El gobernante francés ha respondido mal y tarde ante la situación incendiaria que se vivía, aplicando lo que se puede denominar como ‘populismo cívico’: medidas que en apariencia satisfacen las peticiones de los ‘chalecos amarillos’ pero que, en realidad, lo que buscan es apaciguar rápida e ineficazmente el conflicto social. El ‘populismo cívico’, sinónimo de populismo de centro político’, nos hace observar que ya no exclusivamente existe un populismo de izquierda y de derecha, sino que, con las acciones emprendidas, ha hecho acto de presencia el ya mencionado ‘populismo de centro’. En otras palabras, el populismo ya no tiene ni siglas ni ideología (si algún día las tuvo).Al hilo de este asunto, hay una frase de Groucho Marx que ilustra efectivamente la forma de actuar del presidente: “Estos son mis principios, pero no se preocupen, que los puedo cambiar y tengo otros”.

Que los políticos entonen el ‘mea culpa’ es sabio, coherente y honorable. Mas, lo que lo resulta a la postre insostenible es un cambio tan brutal en la línea política, como ha mostrado el presidente accediendo a las “proclamas amarillas”. Este fenómeno es simple y llanamente populismo barato, que lo único que provoca es un menoscabo en su fiabilidad política.

Todo ello sumado a la hipertrofia que sufre el sistema de subvenciones francés ha degenerado en una ruptura del contrato social, en definitiva. La celebérrima teoría política-filosófica del contrato social llevada a cabo por el filósofo francés Jean-Jacques Rousseau, establece que la totalidad de los miembros de la sociedad llega a un acuerdo o pacto social, aceptando someterse a las normas comunes y reconociendo la existencia de una autoridad que regula el orden. El individuo pasa del ‘estado de naturaleza’ a vivir en sociedad, amparado necesariamente por el Estado de Derecho. Pues bien, ese‘statu quo’ se ha roto parcialmente con la sucesión de acontecimientos que se han desarrollado las dos últimas semanas.

La teoría del contrato social sirvió de inspiración e incitó la Revolución Francesa. Es posible establecer una analogía, aunque algo imperfecta, entre las revueltas de los ‘chalecos amarillos’ y la Revolución Francesa. En común tienen que surgieron en el mismo país. El ideario de este acontecimiento histórico, ciertamente, se aproxima mucho más al de Macron que al de la protesta popular actual. Mientras que los revolucionarios franceses del siglo XVIII poseían una tendencia ideológica liberal-burguesa, los que desafían el orden establecido hoy en día se decantan por un extremismo ideológico ambivalente. Cabe señalar que el espectro político actual ha variado mucho respecto al de esa época. Si bien, resulta pertinente analizar que ambos comparten un espíritu revolucionario, dejando a un lado las tendencias políticas ‘per se’.

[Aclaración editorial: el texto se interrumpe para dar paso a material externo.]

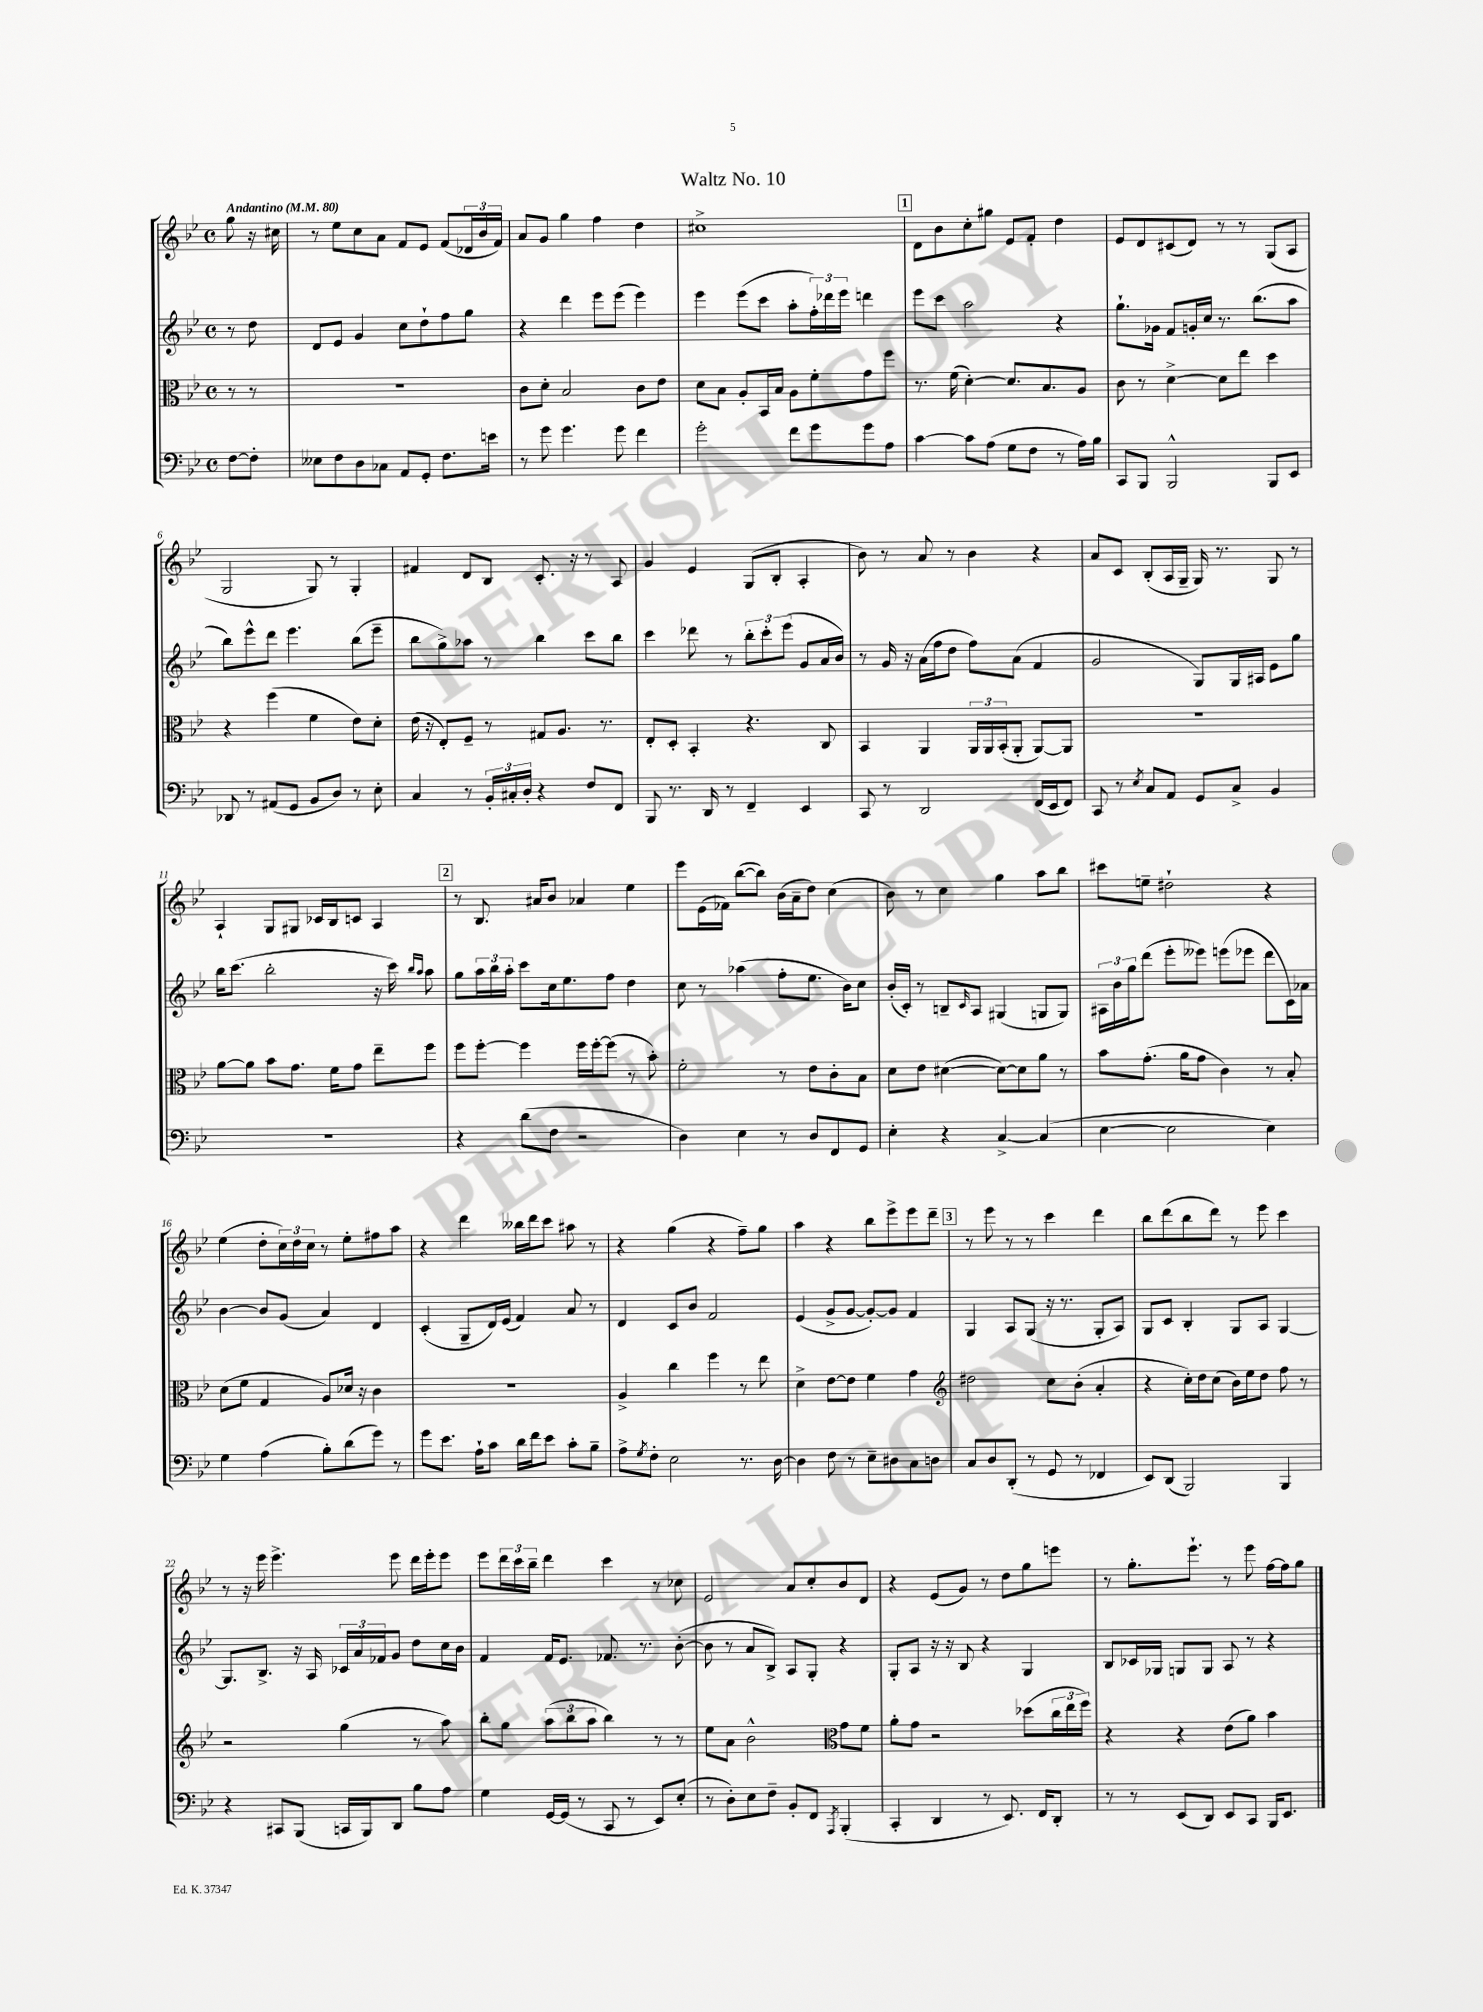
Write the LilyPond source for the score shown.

\header { title = "Waltz No. 10" }
<<
\new StaffGroup <<
\new Staff = "s0" {
    \clef treble \key bes \major \defaultTimeSignature \time 4/4 \partial 4 \tempo "Andantino" 4 = 80
    g''8 r16 cis''16 |
    r8 ees''8 c''8 a'8 f'8 ees'8 f'8( \tuplet 3/2 { des'16 bes'16 f'16) } |
    a'8 g'8 g''4 f''4 d''4 |
    cis''1-> |
    \mark \markup { \box "1" } d'8 bes'8 c''8-. gis''8 ees'8 f'8-. d''4 |
    ees'8 d'8 cis'8( d'8) r8 r8 g8( a8 |
    g2 g8) r8 g4-. |
    fis'4 d'8 bes8 c'8.-. r16 r8 a8 |
    g'4 ees'4 g8( bes8-. a4-. |
    bes'8) r8 a'8 r8 bes'4 r4 |
    a'8 c'8 bes8-.( a16 g16-- g16) r8. g8 r8 |
    a4-! g8 gis8 ces'16 bes16 c'8 a4 |
    \mark \markup { \box "2" } r8 bes8. ais'16 bes'8 aes'4 ees''4 |
    ees'''8 ees'16( fes'16) bes''8~( bes''8) bes'16( a'16-- d''8) c''4( |
    bes'8) r8 c''4 g''4 a''8 bes''8 |
    cis'''8 e''8-- dis''2-! r4 |
    ees''4( d''8-. \tuplet 3/2 { c''16) d''16 c''16 } r8 ees''8-. fis''8 a''8 |
    r4 d'''4 beses''16 d'''16 c'''8 ais''8 r8 |
    r4 g''4( r4 f''8--) g''8 |
    a''4 r4 bes''8 ees'''8-> ees'''8 d'''8-- |
    \mark \markup { \box "3" } r8 ees'''8 r8 r8 c'''4 d'''4 |
    bes''8 d'''8( bes''8 d'''8) r8 ees'''8 c'''4 |
    r8 r16 ees'''16 ees'''4.-> ees'''8 d'''16 ees'''16-. ees'''8 |
    ees'''8 \tuplet 3/2 { d'''16 c'''16 bes''16-- } d'''4 c'''4 r8 ces''8 |
    ees'2 a'8 c''8-. bes'8 d'8 |
    r4 ees'8( g'8) r8 d''8 g''8 e'''8 |
    r8 g''8.-. ees'''8.-! r8 ees'''8 f''16~ f''16 g''8 \bar "|." |
}
\new Staff = "s1" {
    \clef treble \key bes \major \defaultTimeSignature \time 4/4 \partial 4
    r8 d''8 |
    d'8 ees'8 g'4 c''8 d''8-! f''8 g''8 |
    r4 d'''4 ees'''8 ees'''8( ees'''4) |
    ees'''4 ees'''8( c'''8 a''8-. \tuplet 3/2 { f''16-.) des'''16 ees'''16 } d'''4 |
    \mark \markup { \box "1" } ees'''8 c'''8 a''2 r4 |
    g''8.-! ges'16 f'8 g'16-. c''16 r8. bes''8.( a''8 |
    bes''8) ees'''8-^ d'''8 ees'''4. bes''8( ees'''8-- |
    bes''8 g''8->) aes''8 r8 bes''4 c'''8 bes''8 |
    c'''4 des'''8 r8 \tuplet 3/2 { bes''8-. c'''8-. ees'''8( } g'8 a'16 bes'16) |
    r8 g'16 r16 a'16( f''16 d''8 f''8) a'8( f'4 |
    g'2 g8) g16 ais16 ees'8 g''8 |
    bes''16 c'''8.( bes''2-. r16 c'''16) \grace { bes''16 a''16 } a''8 |
    \mark \markup { \box "2" } g''8 \tuplet 3/2 { a''16 bes''16 a''16-. } c'''8 c''16 ees''8. f''8 d''4 |
    c''8 r8 aes''4( f''8-. ees''8. bes'16) c''8 |
    bes'16-.( c'16-.) r8 b8-- \grace { c'16 } a8 gis4( g8 g8) |
    \tuplet 3/2 { ais16 bes'16 g''16 } d'''8( ees'''8-. eeses'''8) e'''8( ees'''8 d'''8 c'16) aes'16 |
    bes'4~ bes'8 g'8( a'4) d'4 |
    c'4-.( g8-- d'16) ees'16( f'4) a'8 r8 |
    d'4 c'8 bes'8 f'2 |
    ees'4( g'8-> g'8~ g'8~-.) g'8 f'4 |
    \mark \markup { \box "3" } g4 a8 g8( r16 r8. g8-. a8) |
    g8 c'8 bes4-. g8 a8 g4~ |
    g8. bes8.-> r16 a16 \tuplet 3/2 { ces'16 a'16 fes'16 } g'8 d''8 c''16 bes'16 |
    f'4 f'16 ees'8. fes'8. r8. bes'8~-.( |
    bes'8 r8 a'8 bes8->) a8 g8-. r4 |
    g8-. a8 r16 r16 bes8 r4 g4 |
    bes8 ces'16 ges16 g8 g8 a8 r8 r4 \bar "|." |
}
\new Staff = "s2" {
    \clef alto \key bes \major \defaultTimeSignature \time 4/4 \partial 4
    r8 r8 |
    r1 |
    c'8 d'8-. bes2 c'8 ees'8 |
    d'8 bes8 a8-. bes,16 bes16 a8 f'8-. g'8 f''8 |
    \mark \markup { \box "1" } r8. f'16( d'4~-.) d'8. bes8. a8 |
    c'8 r8 d'4~-> d'8 ees''8 d''4 |
    r4 f''4( f'4 ees'8) d'8-. |
    ees'16( r16 ees8-.) f8-- r8 gis8 a8. r8. |
    ees8-. d8-. bes,4-. r4. c8 |
    bes,4 a,4 \tuplet 3/2 { a,16 a,16 bes,16-.( } a,8-. a,8~) a,8 |
    R1 |
    a'8~ a'8 bes'8 g'8. f'16 g'8 ees''8-- f''8 |
    \mark \markup { \box "2" } f''8 f''8~-. f''4 f''16 f''16~-. f''8( r8 bes'8-.) |
    f'2-. r8 ees'8 c'8-. bes8 |
    d'8 ees'8 dis'4~( dis'8~) dis'8 a'8 r8 |
    bes'8 g'8.-.( a'16 g'8 c'4) r8 bes8-. |
    d'8( f'8 g4 a8) des'16 r16 c'4 |
    r1 |
    a4-> c''4 f''4 r8 ees''8 |
    d'4-> ees'8~ ees'8 f'4 g'4 |
    \mark \markup { \box "3" } \clef treble dis''2 c''8 bes'8-.( a'4-. |
    r4 c''16-.) d''16 c''8( bes'16) ees''16 d''8 f''8 r8 |
    r2 g''4( r8 a''8) |
    bes''8-. g''8 \tuplet 3/2 { a''8( bes''8 a''8 } bes''4) r8 r8 |
    ees''8 a'8 bes'2-^ \clef alto g'8 f'8 |
    a'8-. g'8 r2 des''8( \tuplet 3/2 { c''16 ees''16 f''16) } |
    r4 r4 ees'8( a'8) bes'4 \bar "|." |
}
\new Staff = "s3" {
    \clef bass \key bes \major \defaultTimeSignature \time 4/4 \partial 4
    f8~ f8-. |
    eeses8 f8 d8 ces8 a,8 g,8-. f8. e'16 |
    r8 g'8 g'4. g'8 f'4 |
    g'2-. f'8 g'8 g'8 a8 |
    \mark \markup { \box "1" } c'4~ c'8 a8( g8 f8 r8 a16) bes16 |
    c,8 bes,,8 bes,,2-^ bes,,8 ees,8 |
    des,8 r8 ais,8( g,8 bes,8 d8) r8 ees8-. |
    c4 r8 \tuplet 3/2 { bes,16-. cis16-. d16-. } r4 f8 f,8 |
    bes,,8 r8. d,16 r8 f,4-- ees,4 |
    c,8 r8 d,2 f,16( ees,16 f,8) |
    c,8 r8 \acciaccatura { ees8 } c8 a,8 g,8 c8-> bes,4 |
    R1 |
    \mark \markup { \box "2" } r4 d'8( f8 r2 |
    d4) ees4 r8 d8 f,8 g,8 |
    ees4-. r4 c4~-> c4( |
    ees4~ ees2 ees4) |
    g4 a4( bes8-.) d'8( g'8) r8 |
    g'8 ees'8. a16-! c'8 d'16 f'16 ees'8 c'8-. bes8-- |
    a8-> \acciaccatura { g8 } f8-. ees2 r8. d16~ |
    d4 f8 r8 ees8-- dis8 c8 d8 |
    \mark \markup { \box "3" } c8 d8 d,8-.( r8 g,8 r8 fes,4 |
    ees,8) d,8( bes,,2) bes,,4 |
    r4 cis,8 bes,,8( c,16 bes,,16) d,8 bes8 a8 |
    g4 g,16~ g,16( r8 c,8 r8 ees,8) ees8-.( |
    r8 d8-.) ees8 f8-- bes,8-. f,8 \acciaccatura { a,,8 } bes,,4-.( |
    c,4-. d,4 r8 ees,8.) f,16 d,8-. |
    r8 r8 ees,8( d,8) ees,8 c,8 bes,,16 ees,8. \bar "|." |
}
>>
>>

Estos ciudadanos, sin embargo, son, al fin y al cabo, unos vándalos que no han encontrado respuesta en las instituciones. Una manifestación no tiene por qué ser violenta. Resulta entristecedor, que solo con protestas violentas se consigan llevar a cabo reformas (aunque populistas) y llamar la atención de los medios de comunicación. Máxime cuando únicamente consiguen proyectar una mala imagen frente a la opinión pública. Pero, realmente, reciben atención, que es lo trascendente para ellos. A fin de cuentas, no es un asunto baladí.

Por cierto, Emmanuel, ya es hora de dimitir.